Recensione del TIFF: The Fence di Claire Denis getta uno sguardo inquietante nell'oscurità

Recensione del TIFF: The Fence di Claire Denis getta uno sguardo inquietante nell'oscurità

      Sta cambiando l'idea di un film di Claire Denis? Probabilmente chi ha sentito quel nome si è formato un'immagine: ellittico, sexy, d'avanguardia. Eppure i lavori recenti suggeriscono una direzione diversa, molto più diretta e meno misteriosa. Si può persino dire che il suo più recente, La recinzione, suoni come un film finale — non necessariamente come una grande summa o dichiarazione, ma come lo spogliare quasi di tutto il possibile. Il film, si può dire, finisce per parlare solo della politica — o forse, se lo chiedeste a Denis, nota estimatrice del verboso Jean Eustache, del personaggio e del dialogo — invece della mise-en-scène con la M maiuscola. Basato sulla pièce di Bernard-Marie Koltès Black Battles with Dogs, le sue origini teatrali gli servono sia a scopi efficaci sia dannosi, e indicano anche qualcuno che voleva semplicemente realizzare in fretta un adattamento di qualcosa che gli piaceva.

      Iniziando con la lapidaria scritta «Un cantiere in Africa occidentale» (quasi come qualcosa fuori da un film d'azione hollywoodiano), La recinzione ci scaraventa nel mezzo di una dinamica coloniale familiare fin dall'inizio della filmografia di Denis. Horn (Matt Dillon) è il caposquadra del cantiere, che cerca soltanto di portare a termine il suo lavoro in mezzo a quella che sembra essere una presa di controllo cinese. Una notte, però, Alboury (Isaach de Bankolé) si presenta dall'altra parte della recinzione che protegge le abitazioni degli operai; l'africano anziano e stoico, vestito molto meglio del rozzo Horn — d'altronde i vestiti sono firmati Saint Laurent — pretende di recuperare il corpo del fratello morto, che lavorava lì come muratore. Horn è geloso del suo lavoro e del suo status, vuole sia mantenere la fedeltà della sua nuova moglie Leonie, più giovane di lui di trent'anni (Mia McKenna-Bruce), sia tenere fuori dai guai l'operaio responsabile della morte, Cal (Tom Blyth), con i motivi di entrambe le cose che si intrecceranno e scopriremo più avanti.

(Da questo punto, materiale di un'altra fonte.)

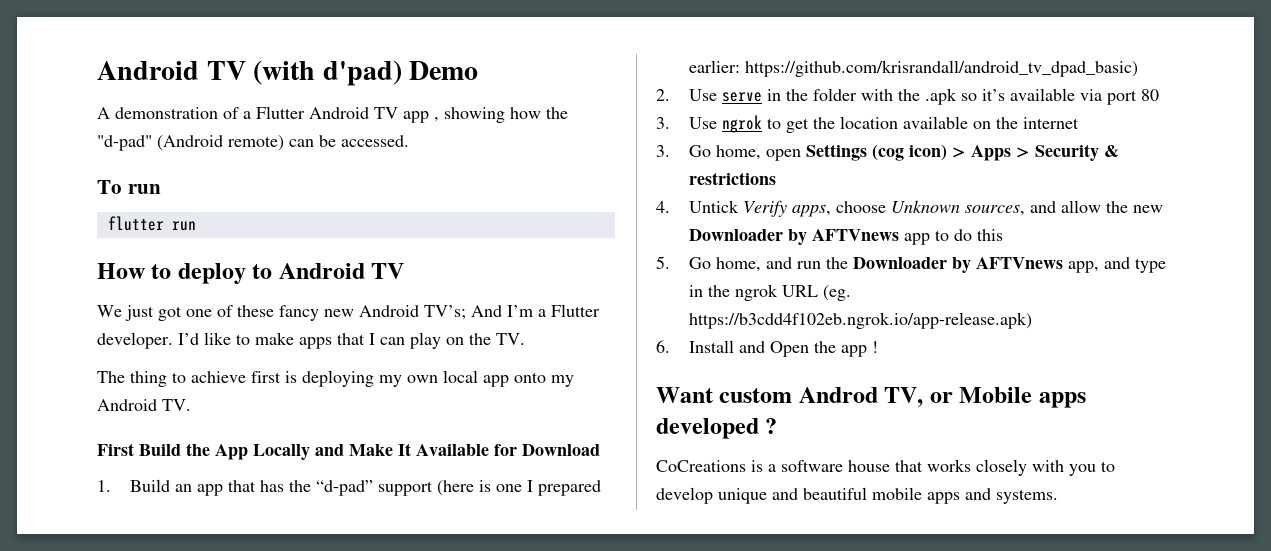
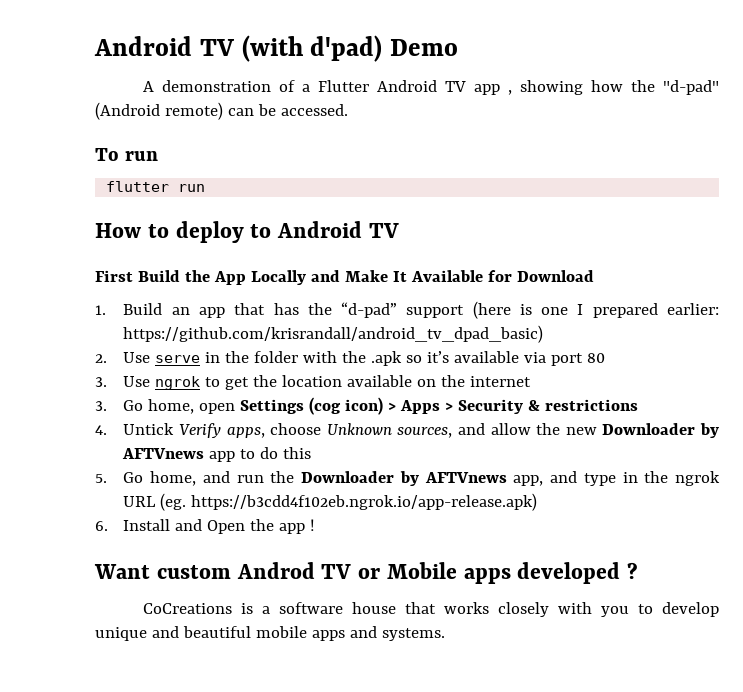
[97,304,600,321] [97,332,525,349] [97,370,574,387] [97,399,191,411] // We just got one of these fancy new Android TV’s; And I’m a Flutter developer. I’d like to make apps that I can play on the TV. // The thing to achieve first is deploying my own local app onto my Android TV. -> (399, 230) none
[884,387,924,408] TV, -> [321,564,352,579] TV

      Gran parte del dramma del film è semplice: inquadrature a mano, campo/controcampo da entrambe le parti della recinzione, con Dillon che interpreta efficacemente un uomo stupido (e ancora condiscendente) che è pessimo a fingere di non sapere più di quanto dichiara, mentre il favorito di Denis, de Bankolé — probabilmente nel suo ruolo più importante dai tempi di The Limits of Control — infonde la sua presenza caratteristicamente autorevole in ciò che è essenzialmente uno spettro. La recinzione, francamente, è tanto lineare quanto suona, anche se un primo esempio di quella che sembra una ripresa generata dall'IA per una sequenza onirica fa pensare che ci sarebbe un nuovo terreno di immagini che però non viene mai consegnato.

      La maggior parte del film è di un silenzio assoluto; si sentono molti grilli, ma manca la consueta colonna sonora dei Tindersticks. A un certo punto Leonie confida a Horn il senso di rovina imminente che ha sempre gravato sulla sua vita, e un accumularsi di una sensazione che qualcosa non va del tutto punge efficacemente quel registro dimesso. Ci si sarebbe tuttavia voluti che l'escalation suonasse un po' più alta, o almeno un po' più sorprendente. Ma suppongo che sia per questo che La recinzione evoca un film finale: è uno sguardo nell'oscurità del presente che semplicemente non vede più nulla.

      La recinzione ha debuttato al Toronto International Film Festival 2025.